West Midland firms have applied for funding of £410 million in the latest round of bids to the Government’s Regional Growth Fund.
The region’s firms have applied for more cash than those in any other part of the country.
A total of £1 billion will eventually be allocated nationwide. Total bids of £2.68 billion have been received from businesses across the country, and they are now being assessed by a panel chaired by Lord Heseltine, the Deputy Prime Minister.
The cash comes on top of £1.4 billion allocated to 176 businesses in the first two rounds of bidding, which Ministers say are expected to create and protect up to 328,000 jobs.
Ministers have defended the fund after it was criticised in a report by the National Audit Office, which concluded each job was costing taxpayers £33,000 on average to create, and some had cost up to £200,000.
The report was raised in the House of Commons by Black Country MP Adrian Bailey (Lab West Bromwich East), chair of the Commons Business, Innovation and Skills Committee, who said: “The Regional Growth Fund is the government’s flagship scheme for boosting jobs and growth in the regions.
“The recent national Audit Office report criticised it for spending too much money on projects creating too few jobs. In some cases, £200,000 per job. What is the Government doing about it?”
He was answered by William Hague, the Foreign Secretary, who was standing in for David Cameron while the Prime Minister attends the G20 Summit in Mexico.
Mr Hague said the West Midlands had already been allocated £235 million from the earlier rounds of bidding, adding: “Of course it is important that money is spent effectively, and my ministerial colleagues will do their utmost to ensure that is happening.

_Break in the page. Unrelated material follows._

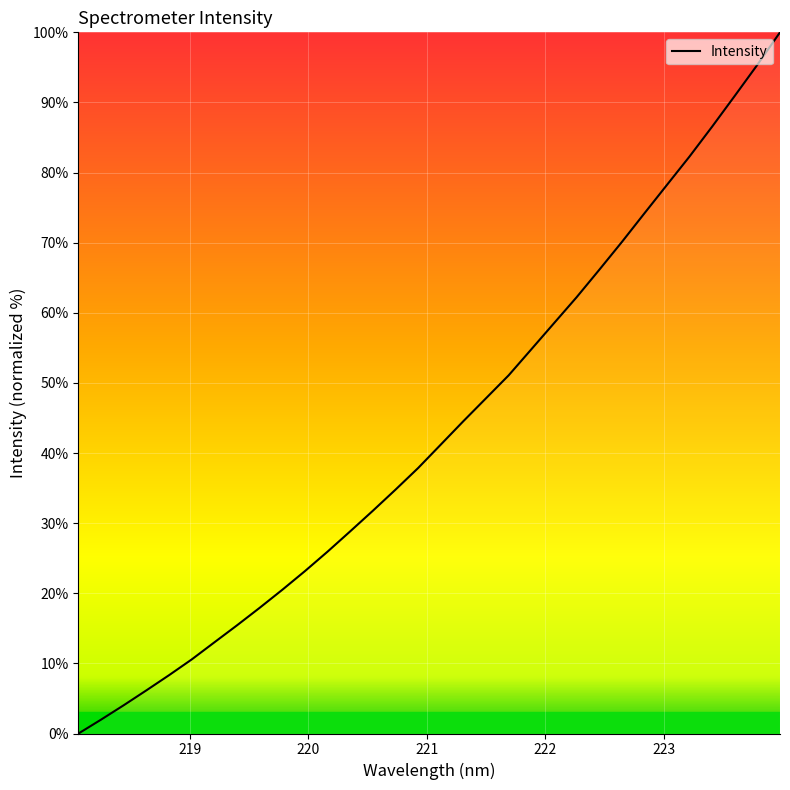

Does the chart have visible grid lines?

Yes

“But it’s also important to remember that his region benefits from so many other things the government is doing including infrastructure projects to support growth in the West Midlands, an enterprise zone in Birmingham city centre, an enterprise zone Black Country, and these measures are much more likely to get regional growth going than the excessive tax and spending of the party opposite.”
Critics have also claimed that the fund has been slow to get money to businesses. Nick Clegg, the Deputy Prime Minister, said: “This third round will continue to create jobs by unlocking private sector investment, letting businesses in Britain thrive. There has been a fantastic response from businesses bidding for a share of the extra £1 billion funding. I look forward to announcing which projects will benefit.”